Elas têm todas um lugar específico e especial. São tipo uns 67 filhos que têm todos lugar no meu coração. Estas criações crescem realmente e, sabes, “Still Standing” é uma cena, “Simon Says” é uma cena, “The Life” é uma cena e valorizo-as a todas. Se eu tiver de escolher aquela que eu guardo com mais carinho no meu coração – hoje porque pode mudar amanhã — é a “Still Standing”. E todo o álbum PTSD foi difícil de escrever para mim porque é pessoal e está relacionado com a minha depressão.

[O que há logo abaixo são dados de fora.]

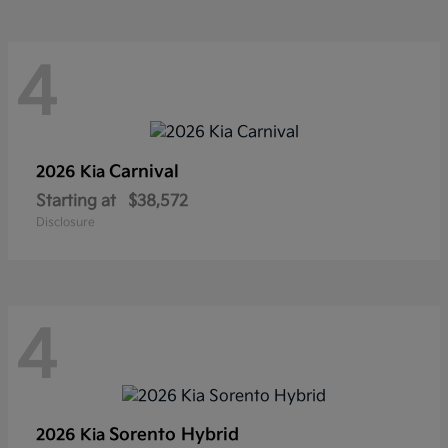
4
Carnival
2026 Kia
Starting at
$38,572
Disclosure
4
Sorento Hybrid
2026 Kia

És certamente uma influência para muitas pessoas que queiram seguir uma carreira no hip hop ou para aqueles que amam a cultura. Tens algum tipo de mensagem que queiras passar?
Eu acho que a coisa mais incrível de 2022 e de se estar vivo é que é uma altura bonita para se estar grato. Podes acordar de amanhã e decidir ao nascer do sol: “É isto que eu quero e é isto que eu vou fazer e vou mudar o mundo”. Podes literalmente dizer isso, podes literalmente construir a tua própria realidade no teu círculo social, nas redes, na tua vida, nas tuas crenças. E sinto que antigamente não tínhamos o poder para fazer isso, mas neste preciso momento podes dizer algo como: “Vou ser o CEO da minha própria empresa que promove espectáculos de hip hop em Lisboa e pode totalmente dar certo e explodir”. E as pessoas até podem dizer “ok, como queiras” e tu podes ripostar só com um: “Não, eu estou a falar a sério”. Se tens um sonho, agarra-te a ele, segue em frente. Estas ferramentas foram inventadas para criarmos essa mesma realidade; estão a ser utilizadas para o mal, mas foram aqui postas para dar essa oportunidade de executarmos esses sonhos nas nossas páginas, por exemplo. E são coisas que acontecem todos os dias.
E pode bem acontecer, como aconteceu com a nova a estrela de quem estávamos a falar.